Vous n'étiez pas là de Alban Lefranc

Vous n'étiez pas là de Alban Lefranc

Catégorie(s) : Littérature => Francophone

Critiqué par Palorel, le 3 mars 2009 (Inscrit le 25 décembre 2004, 44 ans)
La note : 10 étoiles
Visites : 3 735 

J'cloue des clous sur des nuages

Après s’être intéressé à Fassbinder en 2005 (Attaques sur le chemin le soir dans la neige), à la RAF l’année suivante (Des foules, des bouches, des armes), c’est à Nico qu’Alban Lefranc vient de consacrer le dernier volet d’une trilogie ayant pour cadre l’Allemagne des années 60-70 (trilogie parue en un seul volume en Allemagne sous le titre Angriffe). Mais Vous n’étiez pas là, bien que respectant l’ordre chronologique, n’est pas une biographie de la « queen of the bad girls ».

Avançons donc dans la genèse de vos prétentions.
Vous ne voulez pas de biographie, c’est une chose entendue. (p.17)

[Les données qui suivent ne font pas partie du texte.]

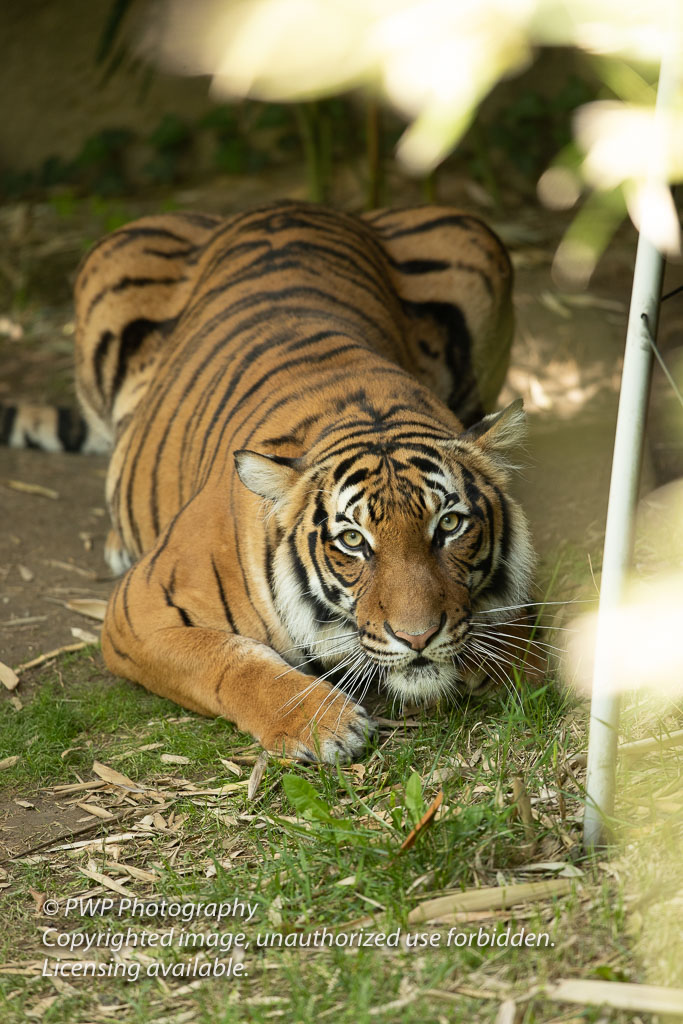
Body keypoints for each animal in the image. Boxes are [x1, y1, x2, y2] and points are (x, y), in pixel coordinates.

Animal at [2, 201, 540, 761]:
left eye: (450, 526)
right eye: (353, 540)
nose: (418, 638)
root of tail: (285, 206)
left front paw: (516, 664)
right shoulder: (140, 608)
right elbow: (226, 657)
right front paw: (321, 723)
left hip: (472, 237)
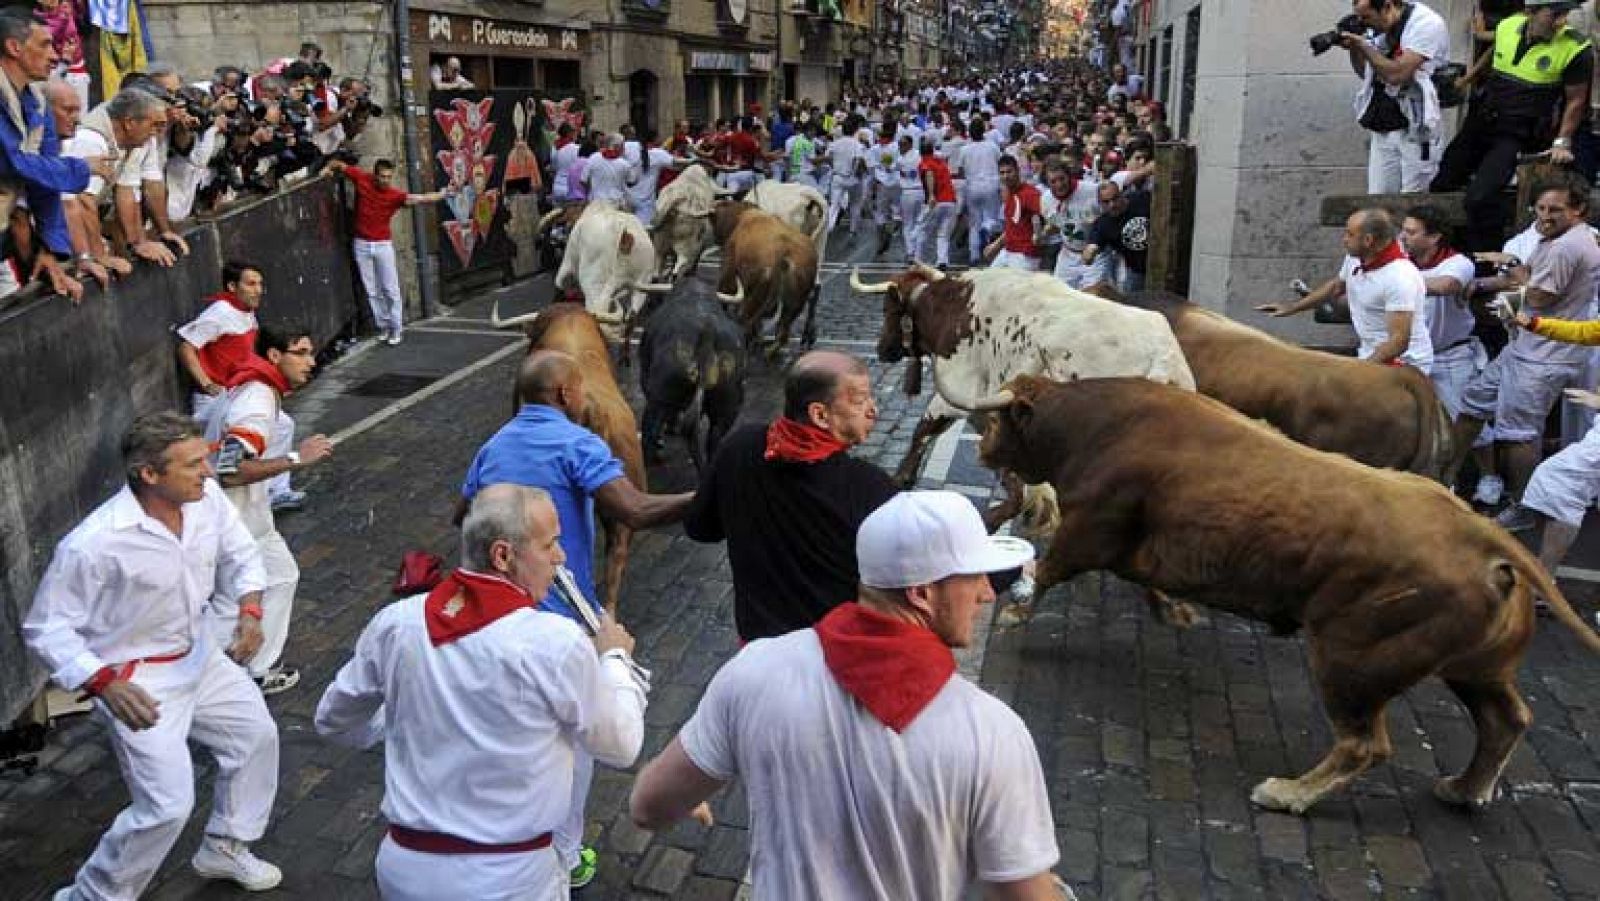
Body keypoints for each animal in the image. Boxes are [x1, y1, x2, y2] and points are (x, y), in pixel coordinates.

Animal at [710, 202, 819, 361]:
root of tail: (785, 254)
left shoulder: (728, 275)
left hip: (755, 296)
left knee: (747, 322)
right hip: (795, 303)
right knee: (782, 333)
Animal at [857, 264, 1196, 489]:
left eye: (887, 309)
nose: (881, 349)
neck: (956, 308)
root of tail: (1160, 353)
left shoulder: (957, 391)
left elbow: (923, 428)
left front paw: (902, 477)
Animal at [960, 374, 1600, 819]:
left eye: (998, 424)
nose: (984, 448)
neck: (1101, 423)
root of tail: (1485, 539)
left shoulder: (1091, 526)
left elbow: (1048, 568)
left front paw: (1015, 611)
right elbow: (1146, 580)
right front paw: (1174, 608)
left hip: (1352, 661)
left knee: (1365, 744)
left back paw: (1288, 793)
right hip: (1473, 668)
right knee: (1505, 719)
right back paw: (1465, 789)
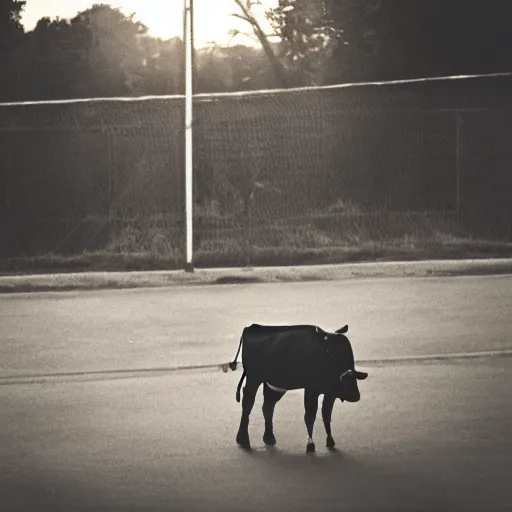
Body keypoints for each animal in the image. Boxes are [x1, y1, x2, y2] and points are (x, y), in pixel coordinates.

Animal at [224, 324, 368, 452]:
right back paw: (243, 440)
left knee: (268, 406)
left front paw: (330, 441)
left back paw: (269, 438)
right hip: (253, 379)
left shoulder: (330, 393)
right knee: (248, 404)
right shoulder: (311, 390)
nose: (354, 396)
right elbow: (310, 416)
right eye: (329, 352)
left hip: (273, 386)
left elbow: (326, 414)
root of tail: (251, 328)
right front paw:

A en croire la quatrième de couverture, il s’agirait même plutôt d’un détournement du genre biographique. C’est qu’il est difficile, et sans doute vain, de tenter d’asséner des vérités sur un personnage comme Nico. Alban Lefranc, en la vouvoyant, se lance donc dans une série d’hypothèses sur ce qu’aurait pu être sa vie, loin des «clous» (mot récurrent dans le livre) où on l’accroche faute de mieux :

Une folle troupe hirsute d’enfances court sur votre peau. Je vous en propose plusieurs, je sais que vous les aimez toutes. (p.18)

Des hypothèses qui parviennent néanmoins à prendre corps dans l’esprit du lecteur, le mentir-vrai opérant à merveille. Comme si, de façon totalement antinomique, le conditionnel se chargeait sous la plume d’Alban Lefranc d’une valeur performative, Nico est ce qu’elle aurait pu être, instantanément. Figure christique (de son vrai nom Christa Päffgen), excellant « dans l’art du noli me tangere » (p.120), elle est donc à la fois présente et absente, là sans être là. Peut-être même là parce qu’elle n’est pas là, présente en raison de son absence, cette (feinte?) indifférence constituant précisément sa marque de fabrique et l’imposant au monde.

Vous vous souvenez que vous vouliez disparaître, vous effacer entièrement, qu’être uniquement visage était encore une trace de trop. » (p.63)

Et c’est cette fuite hors d’elle-même qu’Alban Lefranc tente d’accompagner dans ce livre, une fuite qui prend souvent le chemin du mensonge :

Vous avez donc plusieurs pères à votre arc. Un carquois plein sur le dos, et vous les décochez calmement sur les renifleurs d’origines et de fondements. Rien ne vous arrête sur ce point, pas le moindre souci de vraisemblance, et votre aplomb fatigué (vous parlez lentement, avec une grande lassitude, comme si vous aviez répété mille fois ces choses), met en déroute les sceptiques. (p.23)

Si cette fuite est balisée de clous (quelques allusions au Velvet Underground, à La dolce vita, à peine quelques pages sur Jim Morrison ou Alain Delon), l’auteur convoque ici des figures plus inattendues, dans des rôles qui le sont tout autant, comme le photographe allemand Herbert Tobias ou le comique américain Lenny Bruce, ses deux « frères en désastre ». Une rencontre avec ce dernier, inspirée du célèbre morceau « Eulogy to Lenny Bruce », fait l’objet d’une des hypothèses (et d’une partie entière) du livre. Le récit de cette rencontre hypothétique, fondé sur une chanson, montre très bien, comme le livre dans son ensemble, l’immense pouvoir évocateur de la fiction.
Loin des clous, ressuscitée, Alban Lefranc rend Nico incroyablement présente et vivante. Mais l'écriture de la vie, est-ce que ce n'est pas là le rôle d'une vraie biographie?